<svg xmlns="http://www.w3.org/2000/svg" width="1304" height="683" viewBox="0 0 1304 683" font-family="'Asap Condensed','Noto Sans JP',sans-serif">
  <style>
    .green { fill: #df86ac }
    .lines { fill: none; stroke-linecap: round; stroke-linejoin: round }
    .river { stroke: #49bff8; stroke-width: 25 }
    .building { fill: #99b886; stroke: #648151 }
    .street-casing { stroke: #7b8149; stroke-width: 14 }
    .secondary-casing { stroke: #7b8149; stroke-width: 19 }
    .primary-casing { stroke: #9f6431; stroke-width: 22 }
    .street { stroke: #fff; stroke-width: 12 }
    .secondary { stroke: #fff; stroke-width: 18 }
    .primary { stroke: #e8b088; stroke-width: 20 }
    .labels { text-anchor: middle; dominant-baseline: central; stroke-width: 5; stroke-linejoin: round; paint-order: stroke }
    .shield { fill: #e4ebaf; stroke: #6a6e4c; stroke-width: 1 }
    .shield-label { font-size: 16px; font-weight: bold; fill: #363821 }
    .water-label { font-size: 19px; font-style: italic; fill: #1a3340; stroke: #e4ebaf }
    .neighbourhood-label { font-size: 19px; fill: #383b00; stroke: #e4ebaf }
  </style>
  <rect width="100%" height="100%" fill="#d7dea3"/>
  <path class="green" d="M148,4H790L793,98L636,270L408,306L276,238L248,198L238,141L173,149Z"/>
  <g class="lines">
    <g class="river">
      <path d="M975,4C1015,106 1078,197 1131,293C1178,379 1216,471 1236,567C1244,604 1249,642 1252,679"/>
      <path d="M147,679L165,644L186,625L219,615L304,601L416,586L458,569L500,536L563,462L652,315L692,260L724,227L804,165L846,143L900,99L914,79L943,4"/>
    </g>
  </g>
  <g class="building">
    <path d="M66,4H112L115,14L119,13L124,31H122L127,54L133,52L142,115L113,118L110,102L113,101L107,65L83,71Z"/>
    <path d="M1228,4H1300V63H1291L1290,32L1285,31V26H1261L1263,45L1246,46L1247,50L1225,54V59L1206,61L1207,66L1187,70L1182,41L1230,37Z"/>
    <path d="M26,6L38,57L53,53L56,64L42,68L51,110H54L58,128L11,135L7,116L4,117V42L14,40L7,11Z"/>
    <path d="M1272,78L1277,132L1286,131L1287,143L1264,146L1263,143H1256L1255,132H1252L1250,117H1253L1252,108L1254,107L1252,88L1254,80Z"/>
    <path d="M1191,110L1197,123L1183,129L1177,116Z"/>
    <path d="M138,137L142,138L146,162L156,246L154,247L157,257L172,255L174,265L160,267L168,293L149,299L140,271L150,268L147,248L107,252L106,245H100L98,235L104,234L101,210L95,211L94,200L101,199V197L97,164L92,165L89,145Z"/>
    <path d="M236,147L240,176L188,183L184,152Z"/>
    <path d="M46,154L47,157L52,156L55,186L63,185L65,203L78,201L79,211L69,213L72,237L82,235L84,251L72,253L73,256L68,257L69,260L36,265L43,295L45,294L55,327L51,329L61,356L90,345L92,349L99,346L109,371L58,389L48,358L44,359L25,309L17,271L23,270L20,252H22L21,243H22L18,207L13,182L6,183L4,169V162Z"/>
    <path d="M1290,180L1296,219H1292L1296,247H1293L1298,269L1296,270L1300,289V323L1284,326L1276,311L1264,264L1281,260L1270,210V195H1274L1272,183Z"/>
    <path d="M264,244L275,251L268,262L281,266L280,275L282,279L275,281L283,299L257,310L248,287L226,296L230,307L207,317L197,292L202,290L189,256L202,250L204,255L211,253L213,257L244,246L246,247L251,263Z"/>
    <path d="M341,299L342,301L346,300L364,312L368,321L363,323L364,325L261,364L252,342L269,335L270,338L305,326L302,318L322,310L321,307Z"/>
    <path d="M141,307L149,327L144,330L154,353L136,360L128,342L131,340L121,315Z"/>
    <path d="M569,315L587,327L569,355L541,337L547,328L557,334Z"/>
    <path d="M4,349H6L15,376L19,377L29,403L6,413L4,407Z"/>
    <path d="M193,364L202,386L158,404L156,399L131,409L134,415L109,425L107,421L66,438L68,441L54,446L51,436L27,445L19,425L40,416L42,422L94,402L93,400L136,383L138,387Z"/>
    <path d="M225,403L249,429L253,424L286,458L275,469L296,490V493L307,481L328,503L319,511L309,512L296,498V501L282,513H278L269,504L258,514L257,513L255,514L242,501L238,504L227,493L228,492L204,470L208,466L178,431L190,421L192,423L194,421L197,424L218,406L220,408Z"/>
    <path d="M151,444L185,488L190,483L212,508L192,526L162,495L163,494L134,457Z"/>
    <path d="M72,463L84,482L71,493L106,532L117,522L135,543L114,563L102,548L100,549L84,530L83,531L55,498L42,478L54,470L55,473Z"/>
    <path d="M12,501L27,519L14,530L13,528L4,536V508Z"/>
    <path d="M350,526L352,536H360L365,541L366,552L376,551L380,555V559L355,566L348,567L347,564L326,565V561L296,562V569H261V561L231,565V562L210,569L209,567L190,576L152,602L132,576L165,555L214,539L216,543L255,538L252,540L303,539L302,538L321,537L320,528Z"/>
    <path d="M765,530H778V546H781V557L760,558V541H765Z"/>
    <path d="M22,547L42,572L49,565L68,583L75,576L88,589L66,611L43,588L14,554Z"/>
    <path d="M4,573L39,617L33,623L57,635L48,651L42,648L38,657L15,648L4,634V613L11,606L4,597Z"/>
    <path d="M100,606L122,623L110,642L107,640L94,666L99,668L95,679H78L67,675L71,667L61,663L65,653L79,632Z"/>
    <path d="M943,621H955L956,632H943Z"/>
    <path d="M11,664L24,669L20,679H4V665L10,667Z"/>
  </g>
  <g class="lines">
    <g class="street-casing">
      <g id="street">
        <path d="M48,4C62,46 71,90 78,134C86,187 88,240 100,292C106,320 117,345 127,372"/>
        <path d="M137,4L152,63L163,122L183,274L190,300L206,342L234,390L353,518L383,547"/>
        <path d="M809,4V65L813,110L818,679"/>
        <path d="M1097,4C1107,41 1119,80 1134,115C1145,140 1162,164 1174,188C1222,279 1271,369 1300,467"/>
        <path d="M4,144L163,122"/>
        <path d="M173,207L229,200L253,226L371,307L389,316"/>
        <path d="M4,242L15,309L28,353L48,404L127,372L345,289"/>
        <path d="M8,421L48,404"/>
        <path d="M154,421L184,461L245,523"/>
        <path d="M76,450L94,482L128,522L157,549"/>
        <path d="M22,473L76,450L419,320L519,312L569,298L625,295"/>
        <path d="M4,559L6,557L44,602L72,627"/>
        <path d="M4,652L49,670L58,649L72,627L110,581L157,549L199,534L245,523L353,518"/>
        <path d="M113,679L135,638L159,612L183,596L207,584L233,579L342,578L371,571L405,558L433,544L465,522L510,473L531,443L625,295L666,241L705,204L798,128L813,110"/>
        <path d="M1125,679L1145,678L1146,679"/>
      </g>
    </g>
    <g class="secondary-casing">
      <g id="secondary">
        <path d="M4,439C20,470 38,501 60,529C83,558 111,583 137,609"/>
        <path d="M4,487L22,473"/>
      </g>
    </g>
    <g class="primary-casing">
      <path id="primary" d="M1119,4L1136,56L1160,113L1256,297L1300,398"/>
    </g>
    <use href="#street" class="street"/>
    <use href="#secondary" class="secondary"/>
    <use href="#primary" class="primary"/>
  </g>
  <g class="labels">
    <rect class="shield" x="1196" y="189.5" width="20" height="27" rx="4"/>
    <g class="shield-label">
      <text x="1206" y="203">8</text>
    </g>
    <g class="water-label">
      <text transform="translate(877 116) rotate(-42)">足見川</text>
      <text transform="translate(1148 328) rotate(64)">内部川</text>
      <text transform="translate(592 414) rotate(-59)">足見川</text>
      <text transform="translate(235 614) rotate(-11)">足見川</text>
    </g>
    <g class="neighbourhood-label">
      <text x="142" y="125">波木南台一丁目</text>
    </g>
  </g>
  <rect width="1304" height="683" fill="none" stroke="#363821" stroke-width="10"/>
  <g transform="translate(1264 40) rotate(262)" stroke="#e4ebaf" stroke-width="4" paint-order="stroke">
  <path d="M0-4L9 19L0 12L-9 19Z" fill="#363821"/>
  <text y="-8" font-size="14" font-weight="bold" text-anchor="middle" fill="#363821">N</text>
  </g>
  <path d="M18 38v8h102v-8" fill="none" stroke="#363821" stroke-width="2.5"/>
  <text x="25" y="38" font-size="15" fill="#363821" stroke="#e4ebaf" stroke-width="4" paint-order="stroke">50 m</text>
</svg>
----------
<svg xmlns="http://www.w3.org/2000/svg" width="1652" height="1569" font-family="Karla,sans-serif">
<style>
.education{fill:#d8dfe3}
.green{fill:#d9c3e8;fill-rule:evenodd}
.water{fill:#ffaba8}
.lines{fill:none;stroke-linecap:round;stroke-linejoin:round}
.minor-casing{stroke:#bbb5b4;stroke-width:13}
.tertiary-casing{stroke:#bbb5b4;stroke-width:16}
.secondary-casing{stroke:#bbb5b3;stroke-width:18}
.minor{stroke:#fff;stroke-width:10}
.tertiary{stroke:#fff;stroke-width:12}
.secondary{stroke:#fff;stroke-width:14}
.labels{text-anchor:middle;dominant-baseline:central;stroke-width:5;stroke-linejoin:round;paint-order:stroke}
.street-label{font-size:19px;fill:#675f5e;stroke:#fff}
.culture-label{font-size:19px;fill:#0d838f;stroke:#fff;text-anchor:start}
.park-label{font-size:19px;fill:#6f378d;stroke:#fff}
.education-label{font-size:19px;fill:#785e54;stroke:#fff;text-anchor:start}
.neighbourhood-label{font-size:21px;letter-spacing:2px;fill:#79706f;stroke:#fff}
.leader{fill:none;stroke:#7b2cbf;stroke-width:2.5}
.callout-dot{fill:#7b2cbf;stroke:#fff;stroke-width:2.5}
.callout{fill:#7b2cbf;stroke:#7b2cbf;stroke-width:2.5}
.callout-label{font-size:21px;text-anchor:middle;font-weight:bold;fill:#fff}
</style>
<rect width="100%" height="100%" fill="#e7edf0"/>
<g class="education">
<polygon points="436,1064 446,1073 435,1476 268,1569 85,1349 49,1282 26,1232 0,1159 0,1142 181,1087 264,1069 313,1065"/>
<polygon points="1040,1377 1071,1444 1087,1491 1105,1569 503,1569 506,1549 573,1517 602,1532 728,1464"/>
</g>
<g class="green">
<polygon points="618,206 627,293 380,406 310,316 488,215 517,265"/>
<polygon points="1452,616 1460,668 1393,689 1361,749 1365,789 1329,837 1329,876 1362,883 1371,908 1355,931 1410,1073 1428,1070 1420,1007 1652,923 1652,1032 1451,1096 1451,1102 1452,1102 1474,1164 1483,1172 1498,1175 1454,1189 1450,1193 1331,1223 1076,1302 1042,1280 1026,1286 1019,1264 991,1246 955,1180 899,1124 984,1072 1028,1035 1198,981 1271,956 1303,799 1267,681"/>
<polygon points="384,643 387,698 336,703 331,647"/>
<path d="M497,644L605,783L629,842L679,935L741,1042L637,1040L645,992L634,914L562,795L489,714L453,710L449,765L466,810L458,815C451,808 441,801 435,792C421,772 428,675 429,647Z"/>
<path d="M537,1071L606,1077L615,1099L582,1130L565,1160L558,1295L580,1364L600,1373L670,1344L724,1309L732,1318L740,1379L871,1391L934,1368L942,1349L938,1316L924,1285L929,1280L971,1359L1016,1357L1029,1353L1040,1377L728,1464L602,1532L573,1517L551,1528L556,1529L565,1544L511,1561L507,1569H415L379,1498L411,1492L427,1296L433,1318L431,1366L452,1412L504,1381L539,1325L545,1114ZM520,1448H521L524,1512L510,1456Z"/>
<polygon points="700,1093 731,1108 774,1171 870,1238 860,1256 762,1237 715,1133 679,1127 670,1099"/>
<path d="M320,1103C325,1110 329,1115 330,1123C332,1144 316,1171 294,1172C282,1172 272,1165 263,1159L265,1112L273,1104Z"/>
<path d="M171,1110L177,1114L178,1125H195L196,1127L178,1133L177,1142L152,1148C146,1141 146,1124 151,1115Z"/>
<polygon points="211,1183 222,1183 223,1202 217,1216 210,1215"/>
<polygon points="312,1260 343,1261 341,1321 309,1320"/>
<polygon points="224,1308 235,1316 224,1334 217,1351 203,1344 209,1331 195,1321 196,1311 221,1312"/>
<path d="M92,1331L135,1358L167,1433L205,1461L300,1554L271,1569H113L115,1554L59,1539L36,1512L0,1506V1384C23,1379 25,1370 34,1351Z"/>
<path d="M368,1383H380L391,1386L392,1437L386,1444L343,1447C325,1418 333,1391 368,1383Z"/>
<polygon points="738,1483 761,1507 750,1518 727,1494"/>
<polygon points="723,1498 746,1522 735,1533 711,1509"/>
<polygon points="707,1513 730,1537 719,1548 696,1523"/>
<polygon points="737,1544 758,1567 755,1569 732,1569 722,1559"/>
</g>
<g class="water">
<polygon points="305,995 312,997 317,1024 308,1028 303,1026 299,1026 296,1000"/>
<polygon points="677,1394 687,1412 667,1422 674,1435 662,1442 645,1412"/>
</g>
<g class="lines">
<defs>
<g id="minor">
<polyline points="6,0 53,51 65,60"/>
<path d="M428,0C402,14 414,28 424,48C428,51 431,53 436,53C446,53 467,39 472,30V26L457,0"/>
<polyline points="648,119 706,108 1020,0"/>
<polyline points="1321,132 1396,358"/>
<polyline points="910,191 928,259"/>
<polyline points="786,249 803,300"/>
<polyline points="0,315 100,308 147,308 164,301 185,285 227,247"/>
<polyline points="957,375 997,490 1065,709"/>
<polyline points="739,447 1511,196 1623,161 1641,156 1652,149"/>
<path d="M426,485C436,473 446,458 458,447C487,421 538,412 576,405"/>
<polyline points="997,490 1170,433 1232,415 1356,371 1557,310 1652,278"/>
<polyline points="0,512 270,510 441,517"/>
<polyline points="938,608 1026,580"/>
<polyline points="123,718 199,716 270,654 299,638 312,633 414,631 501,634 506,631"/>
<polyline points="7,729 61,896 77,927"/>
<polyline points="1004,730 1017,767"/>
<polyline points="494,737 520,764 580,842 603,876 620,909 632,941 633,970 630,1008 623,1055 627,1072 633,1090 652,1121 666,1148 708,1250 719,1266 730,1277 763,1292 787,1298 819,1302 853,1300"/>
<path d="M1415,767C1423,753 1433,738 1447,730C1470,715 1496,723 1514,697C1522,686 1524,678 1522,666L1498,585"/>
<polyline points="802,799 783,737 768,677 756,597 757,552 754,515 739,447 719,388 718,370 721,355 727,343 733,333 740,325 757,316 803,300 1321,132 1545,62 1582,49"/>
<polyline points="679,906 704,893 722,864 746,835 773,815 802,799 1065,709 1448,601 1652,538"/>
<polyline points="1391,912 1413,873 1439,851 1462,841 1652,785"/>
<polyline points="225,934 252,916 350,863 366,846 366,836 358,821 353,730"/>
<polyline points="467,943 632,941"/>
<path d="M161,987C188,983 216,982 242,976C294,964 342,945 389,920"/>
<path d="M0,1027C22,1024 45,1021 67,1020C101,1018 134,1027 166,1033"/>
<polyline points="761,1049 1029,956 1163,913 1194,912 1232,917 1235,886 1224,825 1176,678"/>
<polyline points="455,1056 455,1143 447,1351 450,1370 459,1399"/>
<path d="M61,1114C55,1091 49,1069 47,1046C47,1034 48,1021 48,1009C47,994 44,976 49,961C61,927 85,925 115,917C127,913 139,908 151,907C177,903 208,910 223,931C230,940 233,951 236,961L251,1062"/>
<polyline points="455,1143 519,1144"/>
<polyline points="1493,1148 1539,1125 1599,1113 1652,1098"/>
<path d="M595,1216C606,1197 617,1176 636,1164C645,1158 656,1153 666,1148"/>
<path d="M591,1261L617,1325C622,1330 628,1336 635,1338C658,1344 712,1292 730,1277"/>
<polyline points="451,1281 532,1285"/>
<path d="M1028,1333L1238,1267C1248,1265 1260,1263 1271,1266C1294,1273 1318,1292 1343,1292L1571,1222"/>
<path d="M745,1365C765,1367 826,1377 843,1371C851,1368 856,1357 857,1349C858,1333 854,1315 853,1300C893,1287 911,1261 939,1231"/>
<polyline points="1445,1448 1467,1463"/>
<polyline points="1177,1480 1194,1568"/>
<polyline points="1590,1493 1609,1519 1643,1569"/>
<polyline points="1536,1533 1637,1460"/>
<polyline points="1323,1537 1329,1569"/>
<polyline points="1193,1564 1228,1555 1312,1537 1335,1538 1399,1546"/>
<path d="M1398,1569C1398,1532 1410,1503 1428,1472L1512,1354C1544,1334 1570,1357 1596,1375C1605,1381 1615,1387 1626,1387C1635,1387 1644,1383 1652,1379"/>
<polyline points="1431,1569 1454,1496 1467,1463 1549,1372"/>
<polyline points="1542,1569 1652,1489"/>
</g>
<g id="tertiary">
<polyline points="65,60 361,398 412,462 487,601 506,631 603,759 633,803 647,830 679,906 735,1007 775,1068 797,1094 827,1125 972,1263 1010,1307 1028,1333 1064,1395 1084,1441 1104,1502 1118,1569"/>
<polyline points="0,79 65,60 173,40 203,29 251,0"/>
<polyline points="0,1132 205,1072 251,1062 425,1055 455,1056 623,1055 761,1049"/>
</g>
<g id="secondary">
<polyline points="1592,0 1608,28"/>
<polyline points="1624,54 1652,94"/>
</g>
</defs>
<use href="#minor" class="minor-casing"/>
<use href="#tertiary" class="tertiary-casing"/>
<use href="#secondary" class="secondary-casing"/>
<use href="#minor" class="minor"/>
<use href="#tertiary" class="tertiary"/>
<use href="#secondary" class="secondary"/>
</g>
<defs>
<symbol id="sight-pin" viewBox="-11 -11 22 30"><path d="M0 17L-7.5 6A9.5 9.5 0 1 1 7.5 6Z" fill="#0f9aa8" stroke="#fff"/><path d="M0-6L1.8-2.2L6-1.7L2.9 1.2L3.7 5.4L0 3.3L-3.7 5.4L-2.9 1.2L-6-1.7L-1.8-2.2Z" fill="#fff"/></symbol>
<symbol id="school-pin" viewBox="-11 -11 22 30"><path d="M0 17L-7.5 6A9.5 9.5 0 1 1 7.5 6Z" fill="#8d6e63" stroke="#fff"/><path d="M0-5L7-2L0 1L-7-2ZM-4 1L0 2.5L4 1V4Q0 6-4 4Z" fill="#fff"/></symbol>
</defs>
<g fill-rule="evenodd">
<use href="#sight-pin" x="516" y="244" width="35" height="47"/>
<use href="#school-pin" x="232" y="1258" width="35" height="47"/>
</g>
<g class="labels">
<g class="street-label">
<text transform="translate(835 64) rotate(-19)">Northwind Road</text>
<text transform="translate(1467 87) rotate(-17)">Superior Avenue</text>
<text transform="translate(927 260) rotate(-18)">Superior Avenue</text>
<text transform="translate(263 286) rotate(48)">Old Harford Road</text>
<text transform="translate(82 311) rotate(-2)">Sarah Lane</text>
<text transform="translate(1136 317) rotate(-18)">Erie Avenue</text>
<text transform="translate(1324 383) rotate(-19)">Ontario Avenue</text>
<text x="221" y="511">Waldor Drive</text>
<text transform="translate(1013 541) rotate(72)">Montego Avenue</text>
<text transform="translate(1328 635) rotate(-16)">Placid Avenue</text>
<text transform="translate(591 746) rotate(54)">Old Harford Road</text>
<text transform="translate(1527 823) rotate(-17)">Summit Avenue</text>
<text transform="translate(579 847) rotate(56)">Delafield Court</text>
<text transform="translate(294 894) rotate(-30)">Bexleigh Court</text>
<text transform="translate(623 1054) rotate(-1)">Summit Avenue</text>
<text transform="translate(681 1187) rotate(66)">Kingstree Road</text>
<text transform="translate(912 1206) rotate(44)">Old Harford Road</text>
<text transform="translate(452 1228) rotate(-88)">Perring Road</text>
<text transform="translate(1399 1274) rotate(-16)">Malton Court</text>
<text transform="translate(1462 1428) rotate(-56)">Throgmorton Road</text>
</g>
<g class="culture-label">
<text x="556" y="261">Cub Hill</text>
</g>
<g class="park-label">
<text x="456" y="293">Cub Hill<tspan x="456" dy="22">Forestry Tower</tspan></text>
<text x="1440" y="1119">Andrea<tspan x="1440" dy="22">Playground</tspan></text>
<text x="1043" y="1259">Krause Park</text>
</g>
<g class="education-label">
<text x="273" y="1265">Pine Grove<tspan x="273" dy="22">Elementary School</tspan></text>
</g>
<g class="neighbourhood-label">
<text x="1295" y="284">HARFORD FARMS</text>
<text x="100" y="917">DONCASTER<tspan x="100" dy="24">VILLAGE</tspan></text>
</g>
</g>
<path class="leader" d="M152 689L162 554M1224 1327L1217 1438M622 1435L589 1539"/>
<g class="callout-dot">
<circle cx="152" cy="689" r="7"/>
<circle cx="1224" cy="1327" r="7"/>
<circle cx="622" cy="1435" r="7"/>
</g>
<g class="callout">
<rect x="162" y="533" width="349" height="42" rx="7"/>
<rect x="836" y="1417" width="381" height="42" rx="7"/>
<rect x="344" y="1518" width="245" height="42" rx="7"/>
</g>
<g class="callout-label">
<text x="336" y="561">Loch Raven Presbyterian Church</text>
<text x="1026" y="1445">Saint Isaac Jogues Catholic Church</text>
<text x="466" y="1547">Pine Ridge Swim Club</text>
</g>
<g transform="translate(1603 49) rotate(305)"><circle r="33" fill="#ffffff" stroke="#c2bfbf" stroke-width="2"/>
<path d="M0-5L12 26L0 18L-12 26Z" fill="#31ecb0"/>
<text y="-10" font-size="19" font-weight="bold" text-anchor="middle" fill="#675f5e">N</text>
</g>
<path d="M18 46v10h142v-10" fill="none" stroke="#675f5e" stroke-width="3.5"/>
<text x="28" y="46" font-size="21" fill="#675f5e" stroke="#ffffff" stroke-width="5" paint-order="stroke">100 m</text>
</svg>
----------
Lines holding "linecap" in the listing above: report how many there are, with the number alone.

## Response to the task:
2